I normally don’t have pizza for lunch, but yesterday pizza sounded like just what the doctor ordered.  I opted for the sausage and onion pizza, whereas the Soprano Litigator went with the veal meatball and pasta — which also looked very tasty, indeed.  When my pizza came, it was great, with a flavorful sauce, big chunks of sausage that had a snap when you bit into them, and a golden brown, crunchy crust.  I attacked it with gusto (and with knife and fork, incidentally, so as to avoid unsightly spotting on my suit, white shirt, and tie).

But here’s the thing:  the pizza is just too big for lunch.  Even for someone who is hungry, as I was, a pie with eight pieces is a lot.  Long after the SL had finished her meal I was still carving away at the remaining pieces until my plate was empty.  I suppose I could have asked for a to-go box, but I don’t like lugging them around.  In my view, when you order lunch you should receive a meal that is reasonably consumable by one reasonably hungry person over the noon hour.  In short, careful portion control is key.  Due’s pizza stretches the outer boundaries and is geared more to someone with the appetite of a truck driver rather than one of a nearby office worker.  Perhaps the name Due Amici — “two friends” in Italian — means the portions are intended to be shared.

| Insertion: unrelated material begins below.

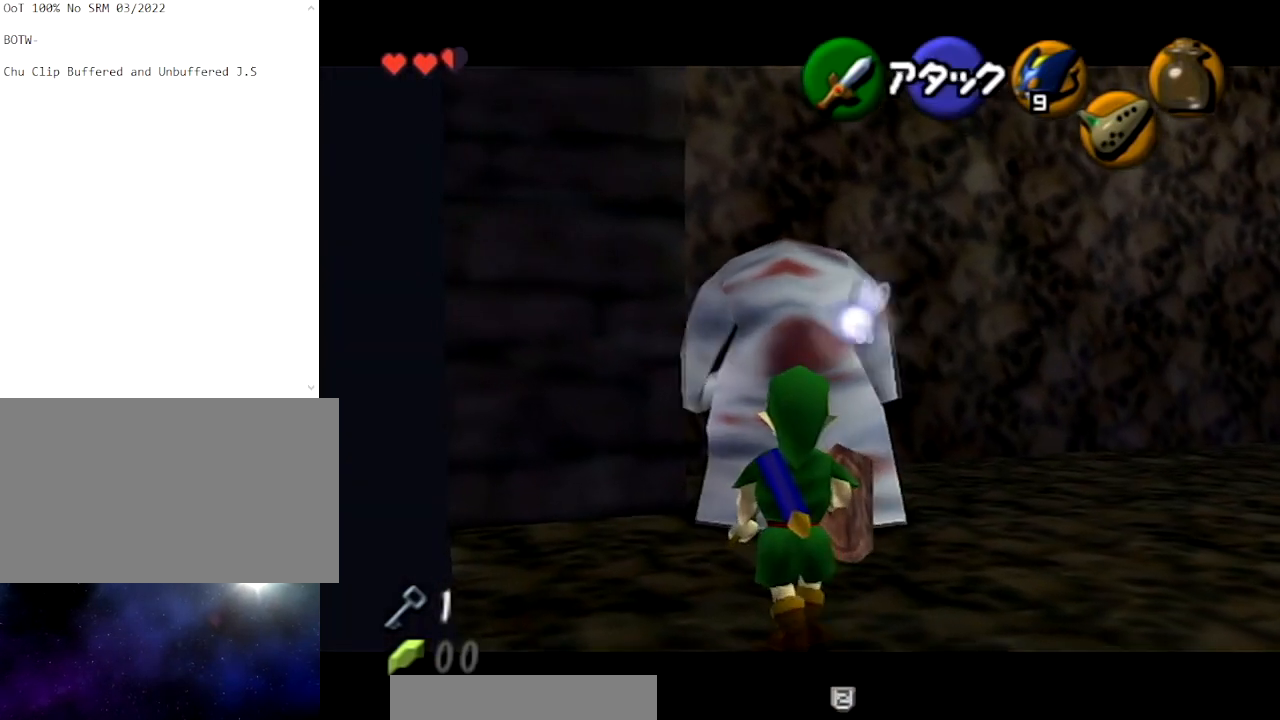
{"buttons": ["L1"], "left_stick": "center", "right_stick": "center", "events": [[201, "left_stick", "center"], [267, "A", "down"], [434, "A", "up"]]}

Due isn’t alone in this.  How often have you gone to a restaurant and received a plate that is groaning with two much food — typically, an oversized mound of french fries to accompany an already sizable cheeseburger?  Even those of us who proudly boast of being charter members of the Clean Plate Club can’t possibly down so much food.  We leave some on the plate and then feel guilty about it, knowing the food will be wasted.  It’s an area where I think the great restaurants in Columbus could become even better.